That means is that our outer loop should be over the columns, and our inner loop over the rows. Otherwise we would end up hopping all around the memory, which takes extra time, and explains why loopingA takes longer.

The opposite situation is true for the C programming language, which stores its 2-dimensional arrays in row-major order. You can type:

make testC

To run some equivalent C code examples.

Not Doing the Same Thing Twice (or more!)

The following is the Manning formula drawn from the field of hydrology:

[math]\displaystyle{ V = \frac{1}{n} R_h ^\frac{2}{3} \cdot S^\frac{1}{2} }[/math]

where:

[math]\displaystyle{ V }[/math] is the cross-sectional average velocity (m/s)
[math]\displaystyle{ n }[/math] is the Gauckler–Manning coefficient (independent of units)
[math]\displaystyle{ R_h }[/math] is the hydraulic radius (m)
[math]\displaystyle{ S }[/math] is the slope of the water surface or the linear hydraulic head loss (m/m) ([math]\displaystyle{ S=h_f/L }[/math])

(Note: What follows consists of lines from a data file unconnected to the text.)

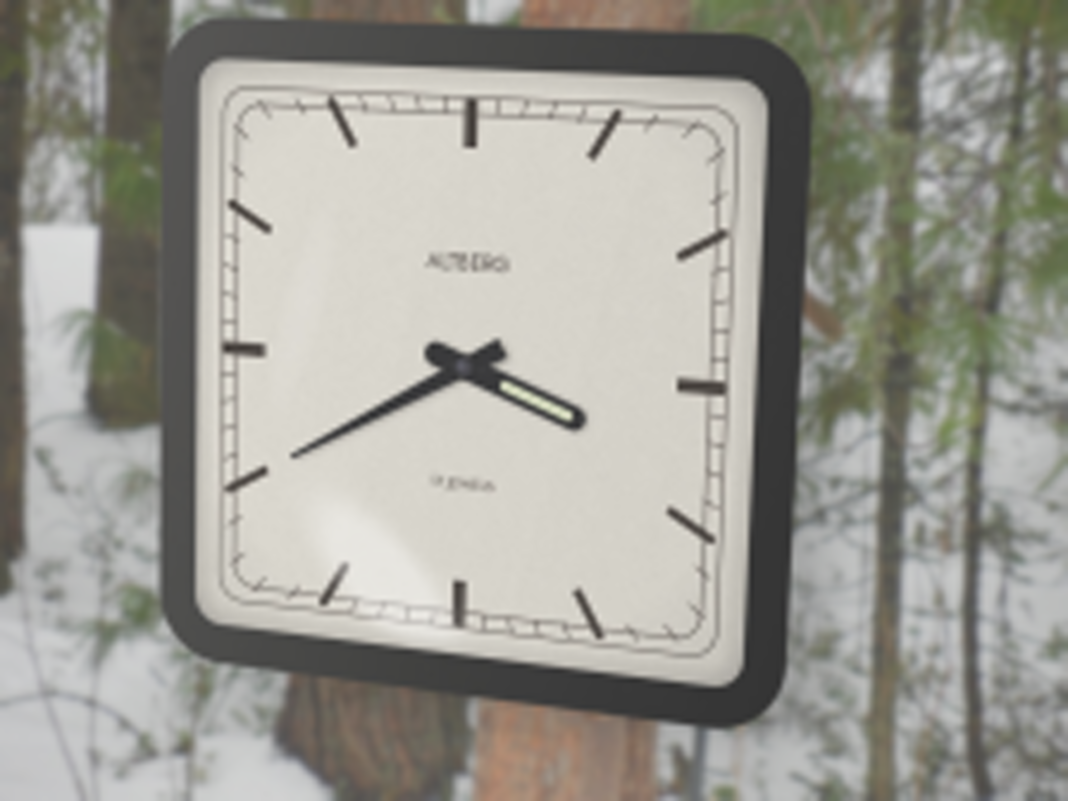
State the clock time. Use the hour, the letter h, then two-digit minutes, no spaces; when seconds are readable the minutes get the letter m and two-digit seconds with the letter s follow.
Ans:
3h40
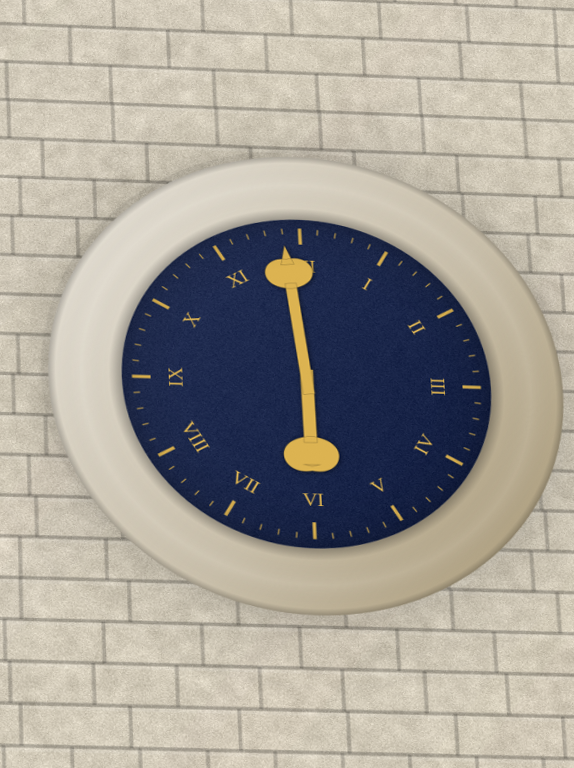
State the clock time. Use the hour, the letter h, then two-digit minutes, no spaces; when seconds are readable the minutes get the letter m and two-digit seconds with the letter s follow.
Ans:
5h59
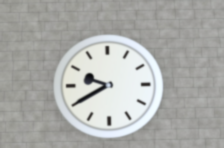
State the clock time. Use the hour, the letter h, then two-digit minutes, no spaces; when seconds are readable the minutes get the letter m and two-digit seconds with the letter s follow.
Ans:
9h40
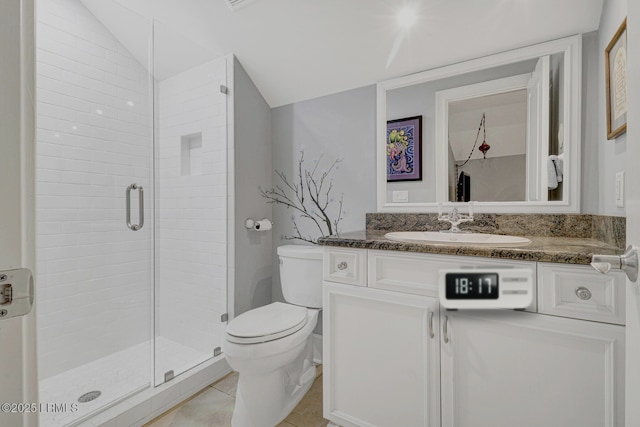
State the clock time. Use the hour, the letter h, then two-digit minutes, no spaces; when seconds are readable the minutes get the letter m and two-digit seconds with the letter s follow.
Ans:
18h17
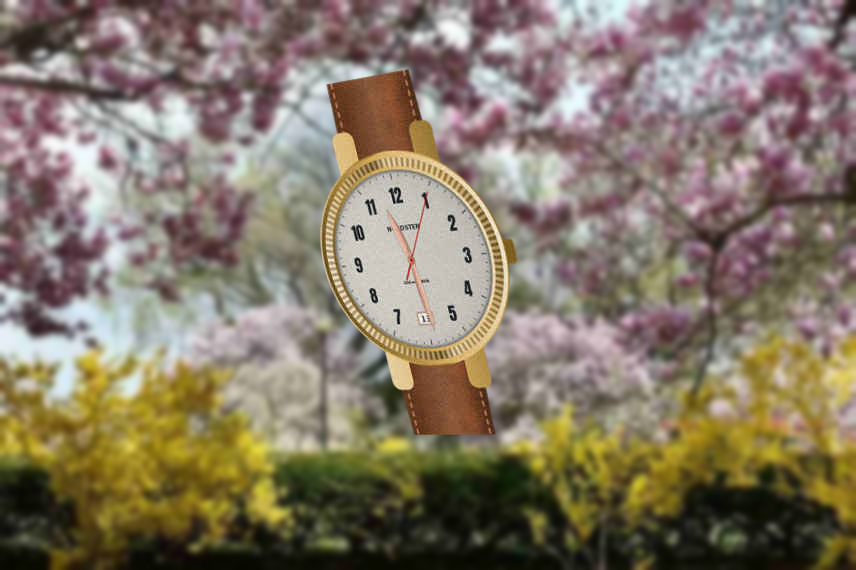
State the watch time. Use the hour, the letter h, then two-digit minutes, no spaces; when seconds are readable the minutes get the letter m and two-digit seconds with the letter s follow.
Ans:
11h29m05s
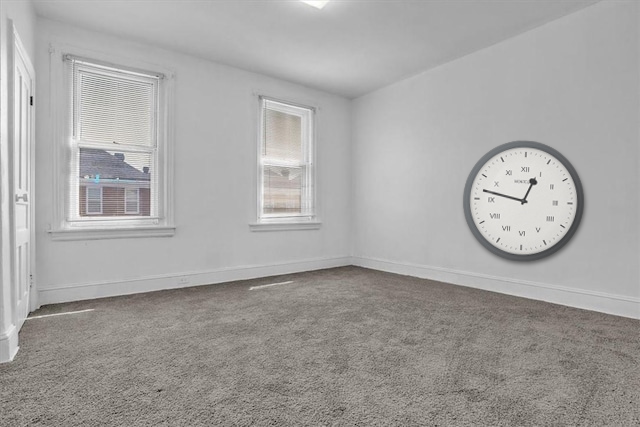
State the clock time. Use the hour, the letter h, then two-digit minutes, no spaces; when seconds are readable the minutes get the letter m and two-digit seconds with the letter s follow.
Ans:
12h47
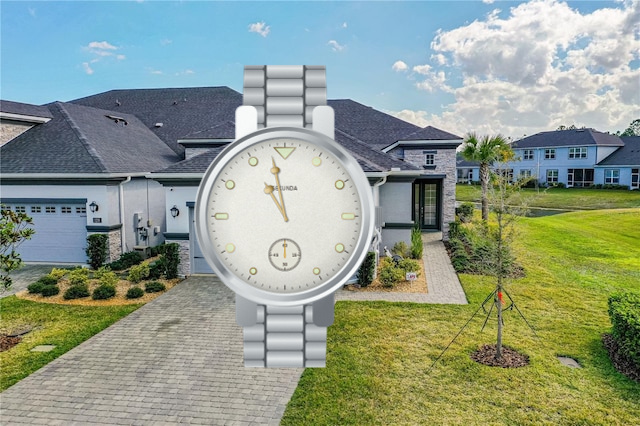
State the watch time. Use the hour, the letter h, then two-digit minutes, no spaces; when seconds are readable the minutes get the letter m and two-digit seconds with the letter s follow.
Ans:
10h58
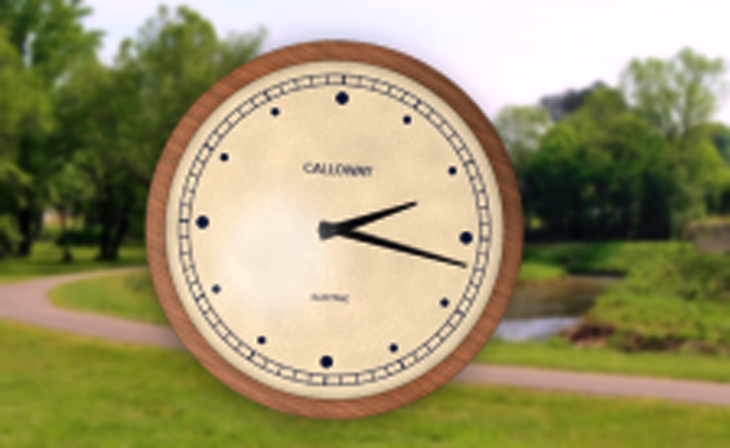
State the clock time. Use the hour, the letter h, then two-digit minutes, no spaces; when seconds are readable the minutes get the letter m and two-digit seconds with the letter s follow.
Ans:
2h17
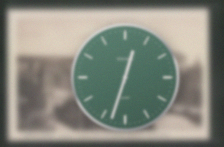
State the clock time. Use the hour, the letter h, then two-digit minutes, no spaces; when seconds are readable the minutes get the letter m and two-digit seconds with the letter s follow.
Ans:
12h33
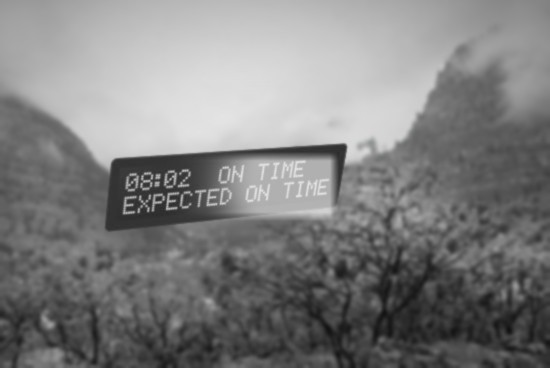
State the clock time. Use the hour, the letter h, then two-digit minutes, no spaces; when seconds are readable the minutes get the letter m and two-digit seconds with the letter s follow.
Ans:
8h02
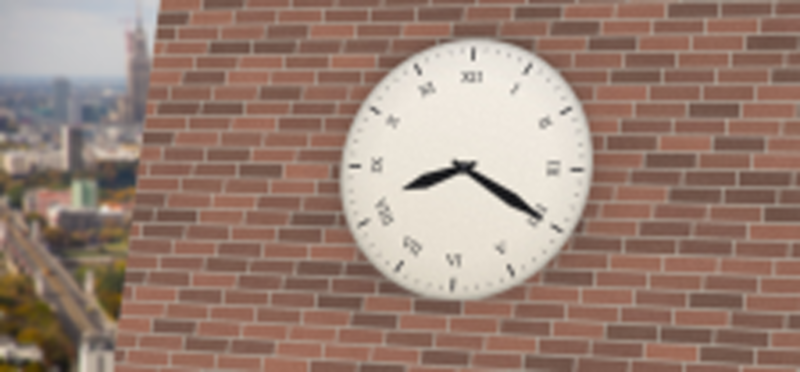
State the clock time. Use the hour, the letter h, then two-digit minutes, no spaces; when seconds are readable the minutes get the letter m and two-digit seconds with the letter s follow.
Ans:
8h20
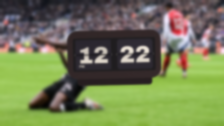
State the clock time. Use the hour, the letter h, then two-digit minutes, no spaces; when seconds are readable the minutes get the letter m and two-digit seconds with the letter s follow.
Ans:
12h22
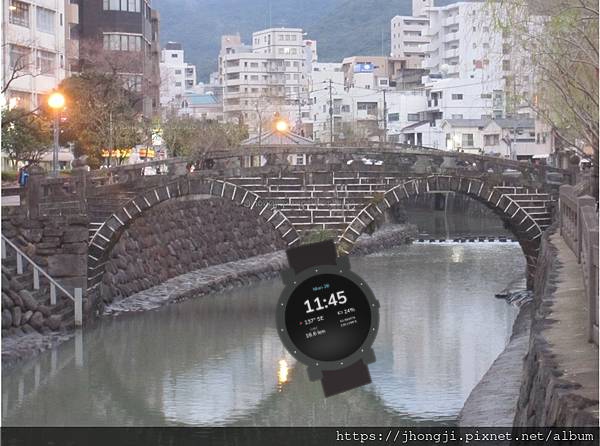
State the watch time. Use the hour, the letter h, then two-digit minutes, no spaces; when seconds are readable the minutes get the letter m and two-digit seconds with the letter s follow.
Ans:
11h45
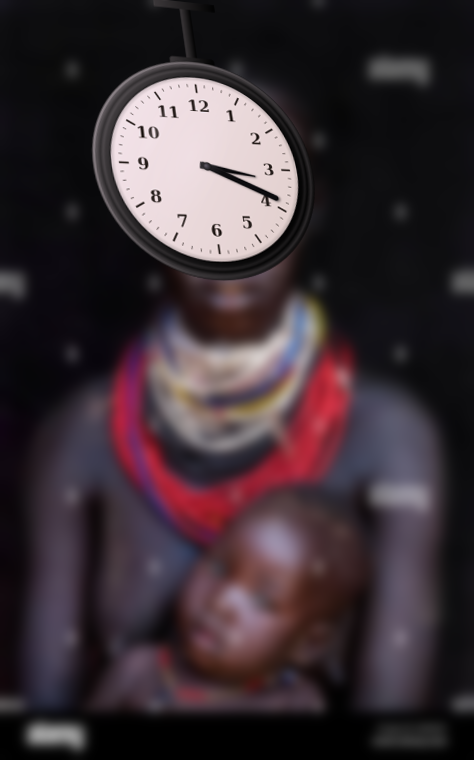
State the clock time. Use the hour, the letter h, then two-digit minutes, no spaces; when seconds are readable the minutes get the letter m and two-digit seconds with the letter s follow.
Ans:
3h19
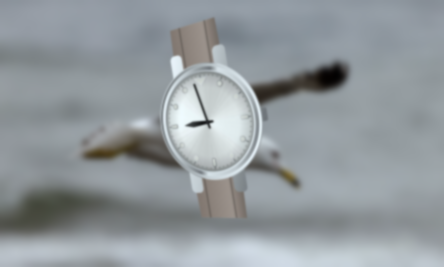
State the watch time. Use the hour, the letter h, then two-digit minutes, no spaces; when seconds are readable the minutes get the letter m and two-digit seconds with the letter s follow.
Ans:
8h58
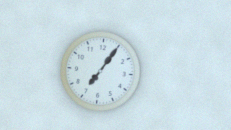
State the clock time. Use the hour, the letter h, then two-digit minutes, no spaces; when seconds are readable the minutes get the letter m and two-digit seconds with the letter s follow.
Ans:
7h05
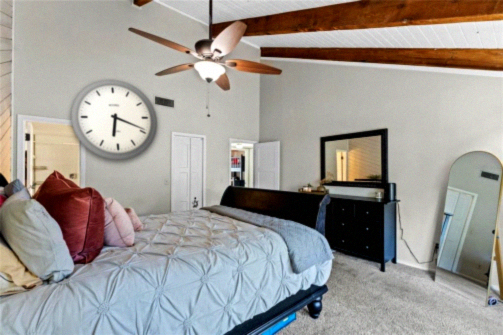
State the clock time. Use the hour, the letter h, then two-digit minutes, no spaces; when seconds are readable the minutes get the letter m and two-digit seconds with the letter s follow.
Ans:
6h19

A program to compute estimates of [math]\displaystyle{ V }[/math], given an array of N hydraulic radii may contain the following loop:

  do ii=1,N
     V(ii) = (1/n) * (R(n)**(2.0/3.0)) * sqrt(S)
  end do

However, this loop may be rather wasteful. For example, if the value for the Gauckler–Manning coefficient, [math]\displaystyle{ n }[/math] is the same for all the hydraulic radii, we would be computing (1/n) needlessly each time through the loop and could take it outside:

  n_inv = (1/n)

  do ii=1,N
     V(ii) = n_inv * (R(n)**(2.0/3.0)) * sqrt(S)
  end do

This would make particular sense, since the division operator is an expensive one. We also don't need to compute (2.0/3.0)) over and over:

  n_inv = (1/n)
  exponent=2.0/3.0

  do ii=1,N
     V(ii) = n_inv * (R(n)**exponent) * sqrt(S)
  end do

Lastly, if the slope of the water surface is constant, then the square-root in the loop is also superfluous:

  n_inv = (1/n)
  exponent=2.0/3.0
  root_S = sqrt(S)

  do ii=1,N
     V(ii) = n_inv * (R(n)**exponent) * root_S
  end do

Now, modern optimising compilers are getting better and better at spotting this sort of thing and may actually create machine code from the first example which is as if you had made all the subsequent improvements. This is partly why we profile our programs in the first place, as it is very difficult to second guess what the compiler will do with your source code.

With that as a caveat it is worth just briefly listing typically expensive operations (in terms of CPU cycles) which a profile may point you too and which you may be able to address through some programming tweaks:

  • memory operations such as allocate in Fortran, or malloc in C
  • sqrt, exp and log
  • division and raising raising numbers to a power

It's difficult to make sweeping statements in the area of code optimisation, but it will certainly pay not to do the same thing twice (or more!), especially is that thing is a relatively expensive operation.